Ca me travaille cette histoire d'artichaut.

Parce que non, en fait, vraiment. Je ne tombe pas amoureuse si facilement.

Oui, c'est facile de me toucher au cœur mais ça n'est pas parce que je suis attendrie que je suis amoureuse, sinon, on en finirait pas.

Parce que bon. On va dire que du collège à la seconde, j'étais la reine du crush qui démarre en septembre et se termine avec les vacances scolaires d'été. Quand d'autres filles en avaient un par semaine. Donc pas tellement.

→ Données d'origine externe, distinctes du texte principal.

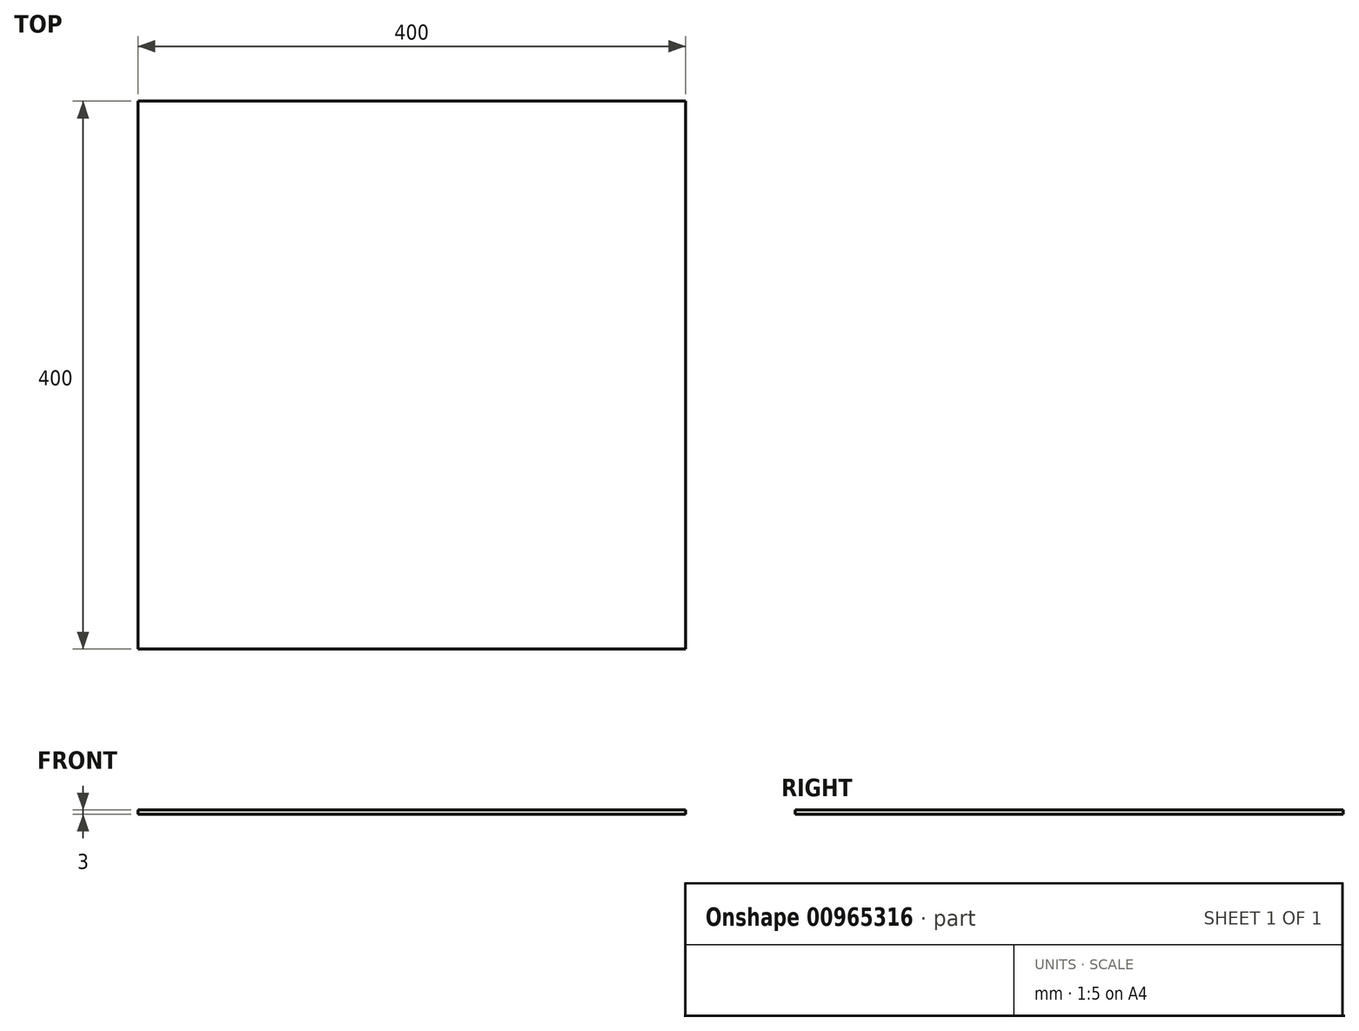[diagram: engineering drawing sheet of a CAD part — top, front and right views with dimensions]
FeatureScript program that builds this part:
annotation { "Feature Type Name" : "Feature", "Feature Type Description" : "" }
export const myFeature = defineFeature(function(context is Context, id is Id, definition is map)
    precondition{}
    {
        {
            var Q0;
            Q0=qCreatedBy(makeId("Top.planeOp"),FACE);
            var sketch = newSketch(context, id + "F0", { "sketchPlane" : qUnion([Q0])});
            skLineSegment(sketch, "E0.bottom", {"start": v(200, -200) * mm, "end": v(-200, -200) * mm});
            skLineSegment(sketch, "E0.top", {"start": v(200, 200) * mm, "end": v(-200, 200) * mm});
            skLineSegment(sketch, "E0.left", {"start": v(200, -200) * mm, "end": v(200, 200) * mm});
            skLineSegment(sketch, "E0.right", {"start": v(-200, -200) * mm, "end": v(-200, 200) * mm});
            skPoint(sketch, "E0.middle", {"position": v(0, 0) * mm});
            skSolve(sketch);
        }
        {
            var Q0;
            Q0=makeQuery(id+"F0.imprint","IMPRINT",FACE,{"disambiguationData":[TD([[makeQuery(id+"F0.imprint","IMPRINT",EDGE,{"derivedFrom":sQuery(id+"F0.wireOp",EDGE,"E0.bottom")}),-1.0]])]});
            extrude(context, id + "F1", {"entities" : qUnion([Q0]), "depth" : 3 * mm});
        }
    });
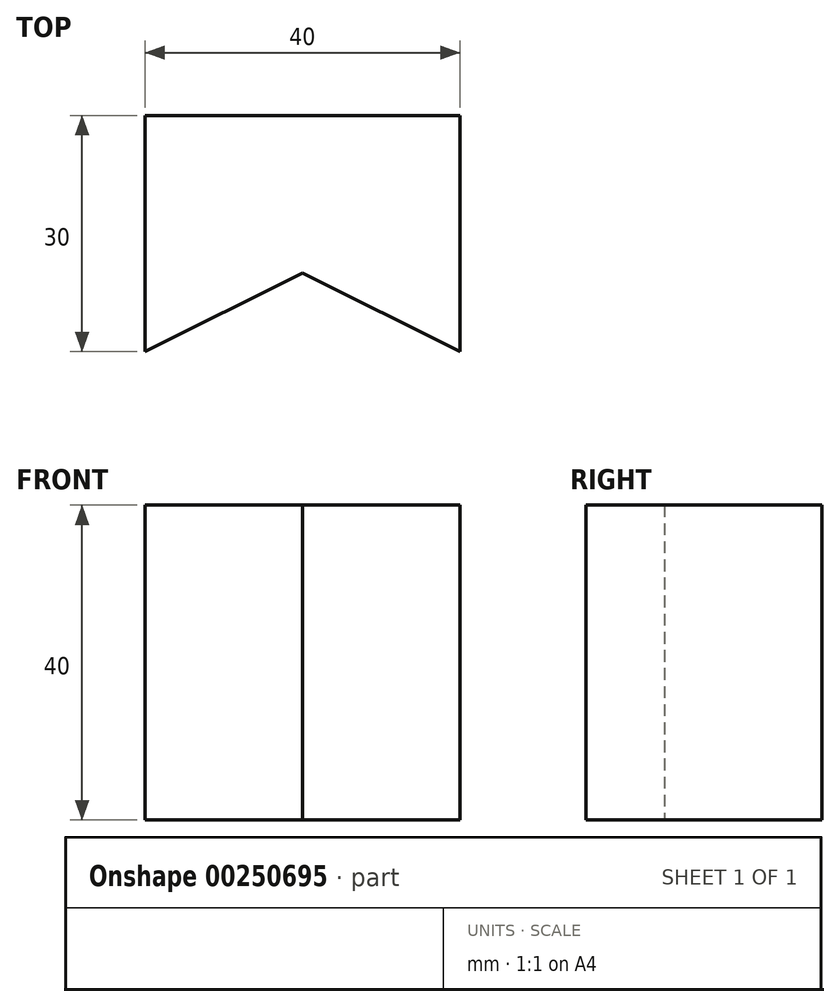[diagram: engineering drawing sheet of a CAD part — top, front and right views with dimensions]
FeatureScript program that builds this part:
annotation { "Feature Type Name" : "Feature", "Feature Type Description" : "" }
export const myFeature = defineFeature(function(context is Context, id is Id, definition is map)
    precondition{}
    {
        {
            var Q0;
            Q0=qCreatedBy(makeId("Top.planeOp"),FACE);
            var sketch = newSketch(context, id + "F0", { "sketchPlane" : qUnion([Q0])});
            skLineSegment(sketch, "E0.top", {"start": v(0, 30) * mm, "end": v(40, 30) * mm});
            skLineSegment(sketch, "E0.left", {"start": v(0, 0) * mm, "end": v(0, 30) * mm});
            skLineSegment(sketch, "E0.right", {"start": v(40, 0) * mm, "end": v(40, 30) * mm});
            skLineSegment(sketch, "E1", {"start": v(20, 30) * mm, "end": v(20, 10) * mm});
            skLineSegment(sketch, "E2", {"start": v(20, 10) * mm, "end": v(40, 0) * mm});
            skLineSegment(sketch, "E3", {"start": v(20, 10) * mm, "end": v(0, 0) * mm});
            skSolve(sketch);
        }
        {
            var Q0;
            Q0 = qSketchRegion(id + "F0", true);
            extrude(context, id + "F1", {"entities" : qUnion([Q0]), "depth" : 40 * mm});
        }
    });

Ensuite j'ai eu des mecs avec des relations plus ou moins longues, mais je leur garde, pour ceux dont j'étais amoureuse, plein de tendresse. A la fac, j'étais très forte pour séparer l'homme dans mon cœur de ceux dans mon lit mais bon, nécessité fait loi, hein. On peut être malheureuse en amour et ne pas faire vœu de chasteté pour autant. Manquerait plus que ça. Le P dont j'ai parlé là, je ne l'ai toujours pas désaimé. Alors oui c'est loin, on ne se connaît presque plus, vieux adultes que nous sommes devenus, le désir n'est plus là mais si je le croisais, il y aurait toujours un bond dans mon cœur, il a une place très spéciale dans mon univers intérieur.

Luce m'interpelle. "Alors peut-être que c'est désaimer, que tu ne peux pas ?"

Oui. Non. Enfin après une longue réflexion de deux semaines je mets un schéma à jour : les hommes dont je peut dire que non, y a plus d'amour, c'est sûr, ce sont ceux qui m'ont poussée à bout, mise en colère, vraiment. Pas la colère du moment qui s'éteint toute seule, celle qui te sauve la peau dans les moments où quelque chose d'essentiel a été touché. Donc ces trois-là, je suis ferme : amour fini. Ca a pris longtemps, mais ils ont épuisé mes stocks.

Mais sinon c'est pas faux. Je ne sais pas désaimer[1].

Ce qui, en langage technique, se prononce : t'as pas le cul sorti des ronces, ma pauvre vieille.

Note

[1] Ce qui fait plus de moi une pomme qu'un artichaut, si on veut filer la métaphore fruits et légumes.